For anyone who has spent some extended time in their JSLIST (Joint Service Lightweight Integrated Suit Technology) gear, you should be ecstatic about the new technology currently being developed to replace the JSLIST. For those who are not familiar with the JLIST gear, it is designed to protect the wearer from chemical, biological, and radioactive material.

The JSLIST is comprised of a two-piece suit, hood, gloves, boots, and a chemical mask. The JSLIST was a step above the Battle Dress Overgarment (BDO) or Mission-Oriented Protective Posture (MOPP) gear, which was impregnated with charcoal that got everywhere. The BDO suit stained your skin and uniform. The JSLIST is still hot, bulky, and hard to operate in.

The new technology is being developed by the Army and researchers from MIT, the University of California, Santa Barbara, and the Air Force Civil Engineering Center. They are working on a “second skin” concept in which the service member can wear a base layer that would give them the same protection as the JSLIST.

How awesome would it be to wear the “second skin” concept base layer instead of the bulky JSLIST?

Here is more of a product description from Popular Mechanics:

“The second skin is a protective fabric engineered with a textile substrate. The design uses responsive polymer gels, including organohydrogels and functional chemical species such as catalysts, according to Ramanathan Nagarajan, senior research scientist for Soldier Nanomaterials at the Army’s Natick Soldier Research, Development and Engineering Center in Massachusetts (NSRDEC). Thanks to all those fancy materials, the fabric will be able to sense chemical and biological agents, which will trigger a swelling response within the gels.”

“The response will close the pores of the textile,” Nagarajan says, “keeping the chemical or biological agent from entering. During this protection state, the threats will also be inactivated, allowing the second skin to return to its normal state.”

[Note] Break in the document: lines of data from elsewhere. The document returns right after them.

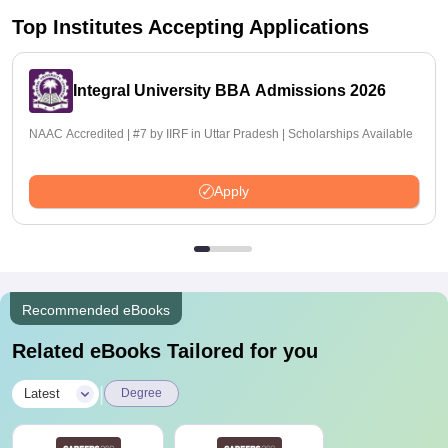
Top Institutes Accepting Applications
Integral University BBA Admissions 2026
NAAC Accredited | #7 by IIRF in Uttar Pradesh | Scholarships Available
Apply
Recommended eBooks
Related eBooks Tailored for you
|
Latest
Degree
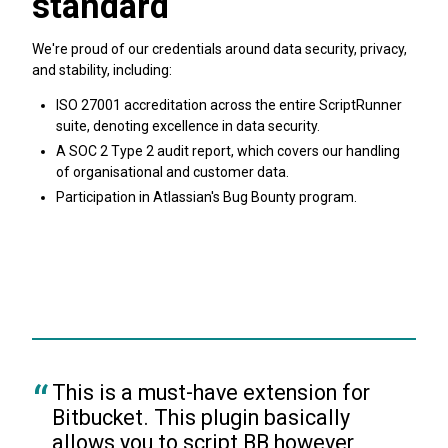
standard
We're proud of our credentials around data security, privacy,
and stability, including:
ISO 27001 accreditation across the entire ScriptRunner
suite, denoting excellence in data security.
A SOC 2 Type 2 audit report, which covers our handling
of organisational and customer data.
Participation in Atlassian's Bug Bounty program.
Find out more about ScriptRunner security
This is a must-have extension for 
Bitbucket. This plugin basically 
allows you to script BB however 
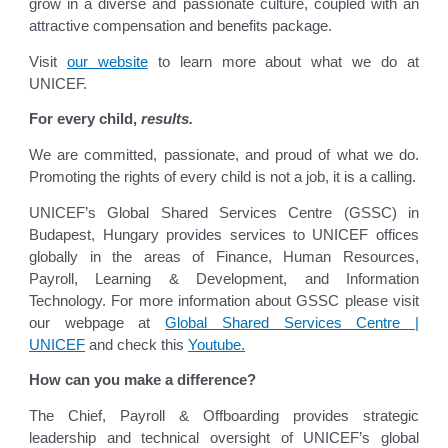
grow in a diverse and passionate culture, coupled with an
attractive compensation and benefits package.
Visit
our website
to learn more about what we do at
UNICEF.
For every child,
results.
We are committed, passionate, and proud of what we do.
Promoting the rights of every child is not a job, it is a calling.
UNICEF’s Global Shared Services Centre (GSSC) in
Budapest, Hungary provides services to UNICEF offices
globally in the areas of Finance, Human Resources,
Payroll, Learning & Development, and Information
Technology. For more information about GSSC please visit
our webpage at
Global Shared Services Centre |
UNICEF
and check this
Youtube.
How can you make a difference?
The Chief, Payroll & Offboarding provides strategic
leadership and technical oversight of UNICEF’s global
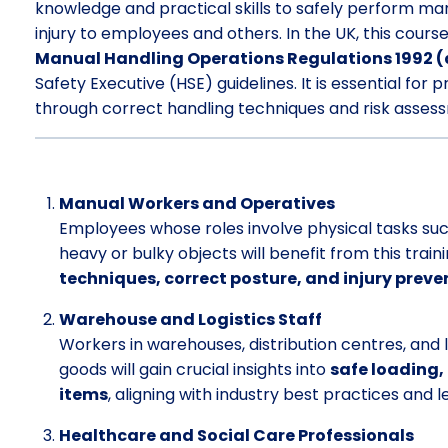
knowledge and practical skills to safely perform man
injury to employees and others. In the UK, this cours
Manual Handling Operations Regulations 1992 
Safety Executive (HSE) guidelines. It is essential fo
through correct handling techniques and risk asses
Manual Workers and Operatives
Employees whose roles involve physical tasks such a
heavy or bulky objects will benefit from this train
techniques, correct posture, and injury preve
Warehouse and Logistics Staff
Workers in warehouses, distribution centres, and l
goods will gain crucial insights into
safe loading,
items
, aligning with industry best practices and 
Healthcare and Social Care Professionals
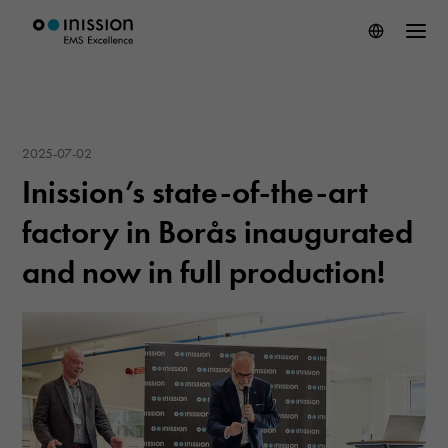
2025-07-02
Inission’s state-of-the-art
factory in Borås inaugurated
and now in full production!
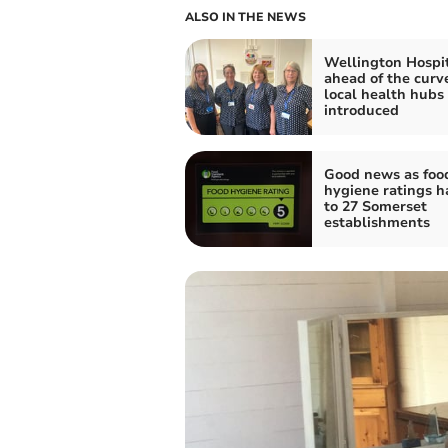
ALSO IN THE NEWS
Wellington Hospi
ahead of the curv
local health hubs
introduced
Good news as foo
hygiene ratings 
to 27 Somerset
establishments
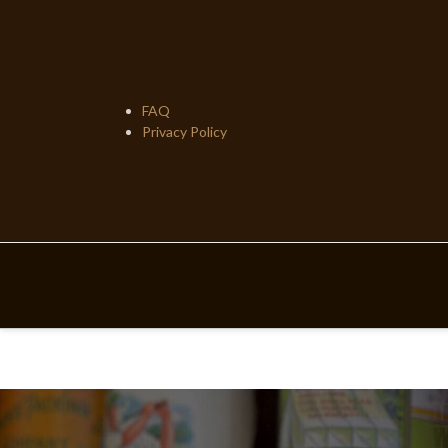
Skip
to
content
FAQ
Privacy Policy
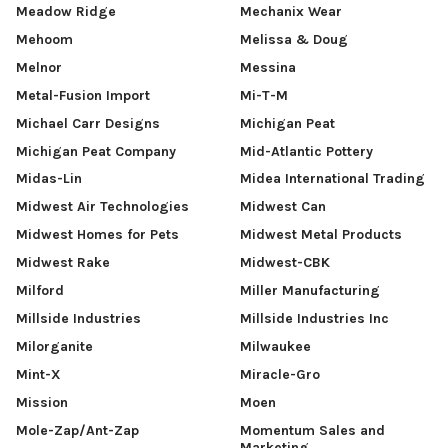
Meadow Ridge
Mechanix Wear
Mehoom
Melissa & Doug
Melnor
Messina
Metal-Fusion Import
Mi-T-M
Michael Carr Designs
Michigan Peat
Michigan Peat Company
Mid-Atlantic Pottery
Midas-Lin
Midea International Trading
Midwest Air Technologies
Midwest Can
Midwest Homes for Pets
Midwest Metal Products
Midwest Rake
Midwest-CBK
Milford
Miller Manufacturing
Millside Industries
Millside Industries Inc
Milorganite
Milwaukee
Mint-X
Miracle-Gro
Mission
Moen
Mole-Zap/Ant-Zap
Momentum Sales and
Marketing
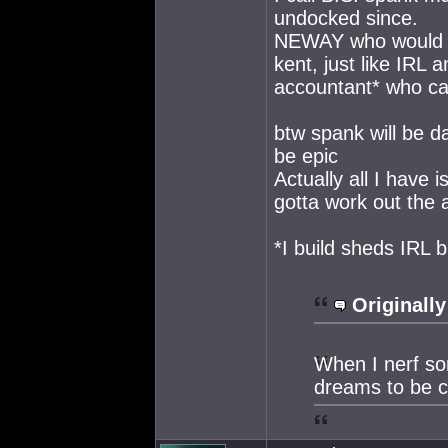
undocked since.
NEWAY who would be
kent, just like IRL
accountant* who can 
btw spank will be da
be epic
Actually all I have 
gotta work out the a
*I build sheds IRL
Originally
When I nerf so
dreams to be c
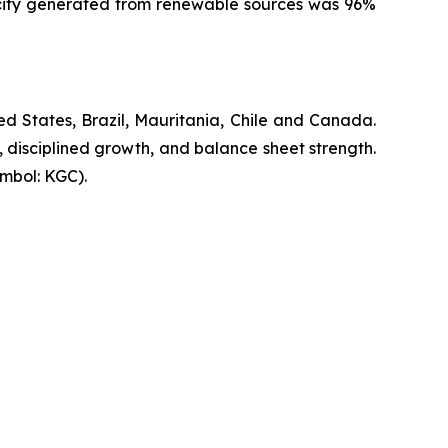
ricity generated from renewable sources was 96%
d States, Brazil, Mauritania, Chile and Canada.
, disciplined growth, and balance sheet strength.
mbol: KGC).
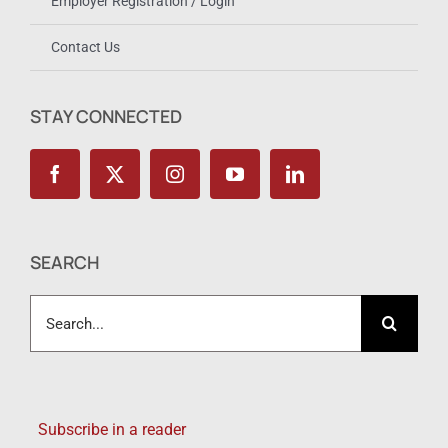
Employer Registration / Login
Contact Us
STAY CONNECTED
SEARCH
Search
for:
Subscribe in a reader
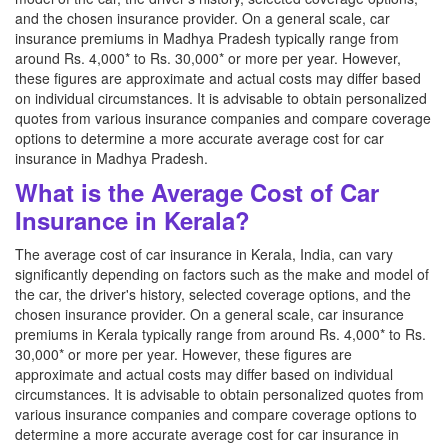
and the chosen insurance provider. On a general scale, car
insurance premiums in Madhya Pradesh typically range from
around Rs. 4,000* to Rs. 30,000* or more per year. However,
these figures are approximate and actual costs may differ based
on individual circumstances. It is advisable to obtain personalized
quotes from various insurance companies and compare coverage
options to determine a more accurate average cost for car
insurance in Madhya Pradesh.
What is the Average Cost of Car
Insurance in Kerala?
The average cost of car insurance in Kerala, India, can vary
significantly depending on factors such as the make and model of
the car, the driver's history, selected coverage options, and the
chosen insurance provider. On a general scale, car insurance
premiums in Kerala typically range from around Rs. 4,000* to Rs.
30,000* or more per year. However, these figures are
approximate and actual costs may differ based on individual
circumstances. It is advisable to obtain personalized quotes from
various insurance companies and compare coverage options to
determine a more accurate average cost for car insurance in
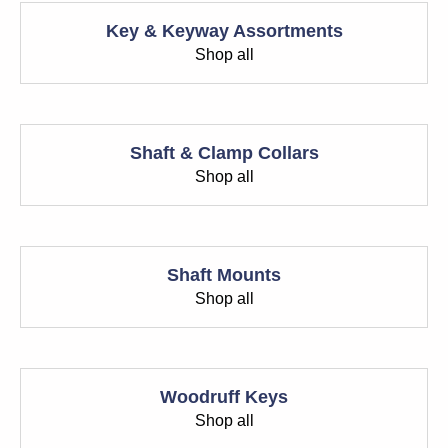
Key & Keyway Assortments
Shop all
Shaft & Clamp Collars
Shop all
Shaft Mounts
Shop all
Woodruff Keys
Shop all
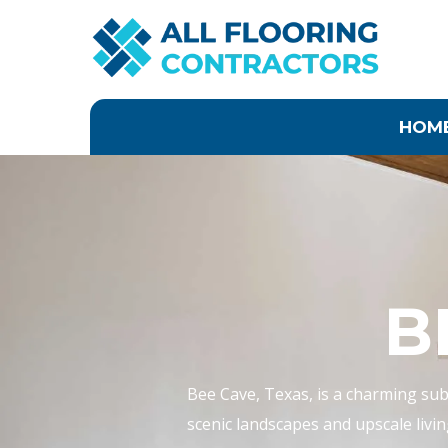
Skip
to
content
HOM
B
Bee Cave, Texas, is a charming subu
scenic landscapes and upscale livin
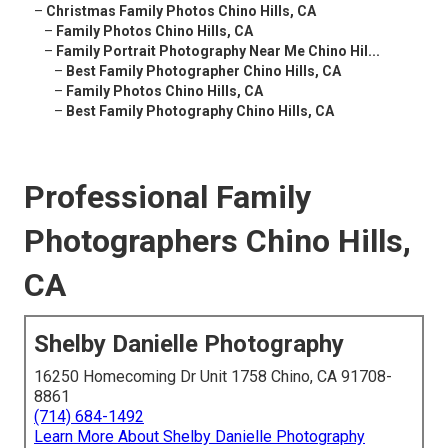
–
Christmas Family Photos Chino Hills, CA
–
Family Photos Chino Hills, CA
–
Family Portrait Photography Near Me Chino Hil...
–
Best Family Photographer Chino Hills, CA
–
Family Photos Chino Hills, CA
–
Best Family Photography Chino Hills, CA
Professional Family
Photographers Chino Hills,
CA
Shelby Danielle Photography
16250 Homecoming Dr Unit 1758 Chino, CA 91708-
8861
(714) 684-1492
Learn More About Shelby Danielle Photography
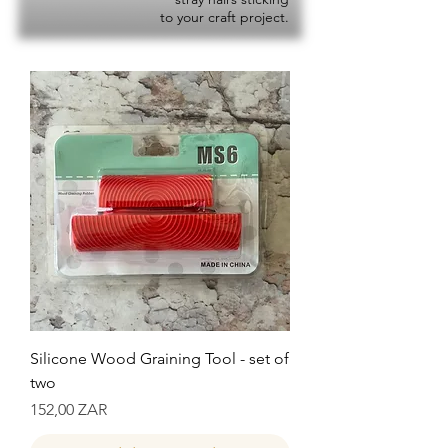
to your craft project.
Silicone Wood Graining Tool - set of
two
Precio
152,00 ZAR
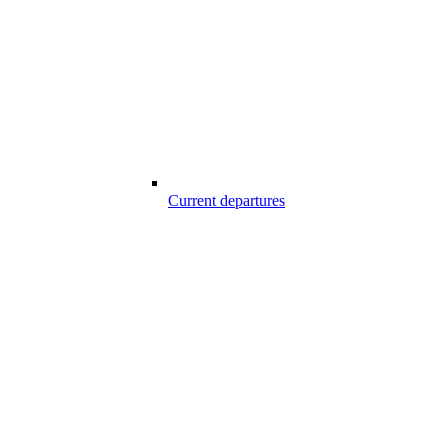
Current departures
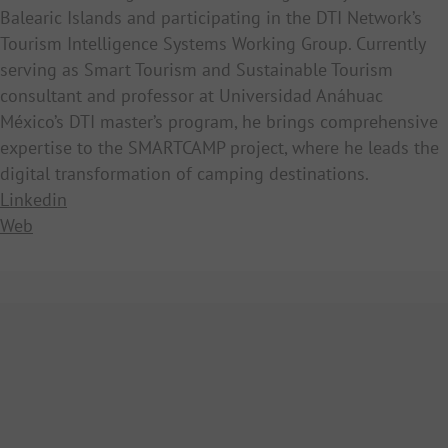
Balearic Islands and participating in the DTI Network’s
Tourism Intelligence Systems Working Group. Currently
serving as Smart Tourism and Sustainable Tourism
consultant and professor at Universidad Anáhuac
México’s DTI master’s program, he brings comprehensive
expertise to the SMARTCAMP project, where he leads the
digital transformation of camping destinations.
Linkedin
Web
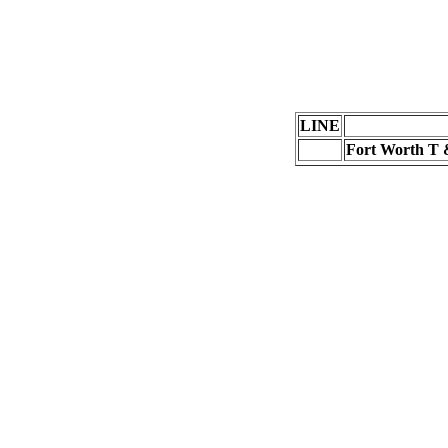
LINE
Fort Worth T &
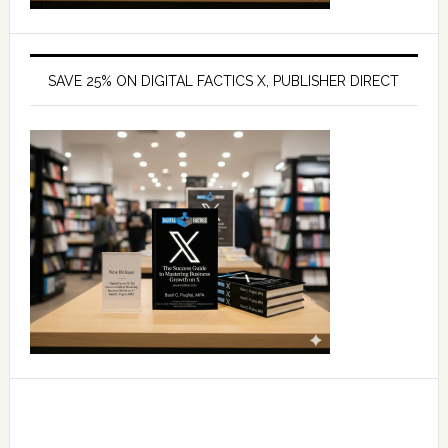
SAVE 25% ON DIGITAL FACTICS X, PUBLISHER DIRECT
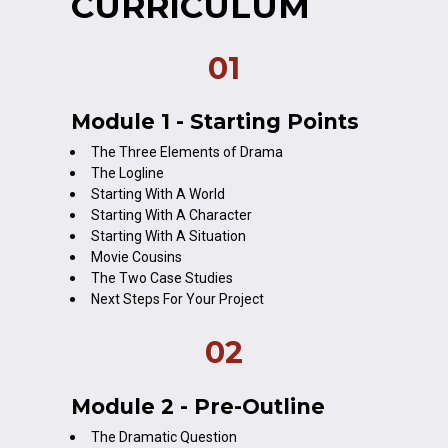
CURRICULUM
01
Module 1 - Starting Points
The Three Elements of Drama
The Logline
Starting With A World
Starting With A Character
Starting With A Situation
Movie Cousins
The Two Case Studies
Next Steps For Your Project
02
Module 2 - Pre-Outline
The Dramatic Question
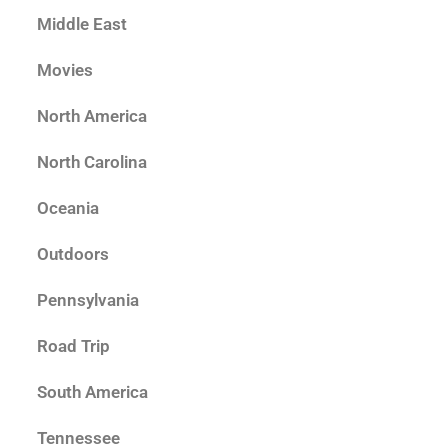
Middle East
Movies
North America
North Carolina
Oceania
Outdoors
Pennsylvania
Road Trip
South America
Tennessee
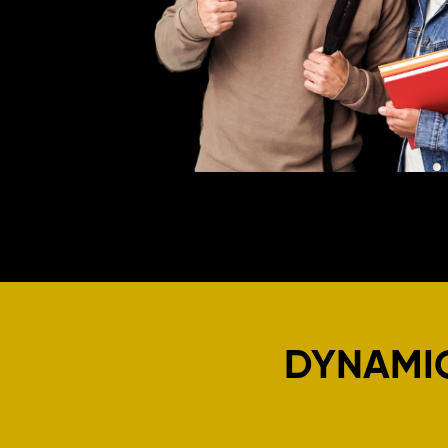
DYNAMI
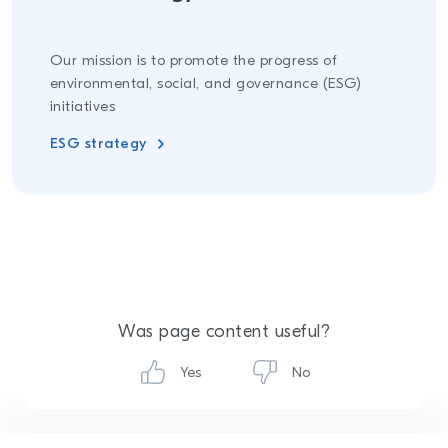
Our mission is to promote the progress of
environmental, social, and governance (ESG)
initiatives
ESG strategy
Was page content useful?
Yes
No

An instantly responsive protective fabric has obvious operational benefits. “Right now we’re envisioning it as a base layer for one of our uniforms,” says Paola D’Angelo, a research bioengineer at NSRDEC. D’Angelo adds that the technology can be tailored to any part of a uniform and possibly integrated within it. In its current experimental stage, the second skin is seen as integrated undergarments which offer no impairment to soldier mobility or comfort.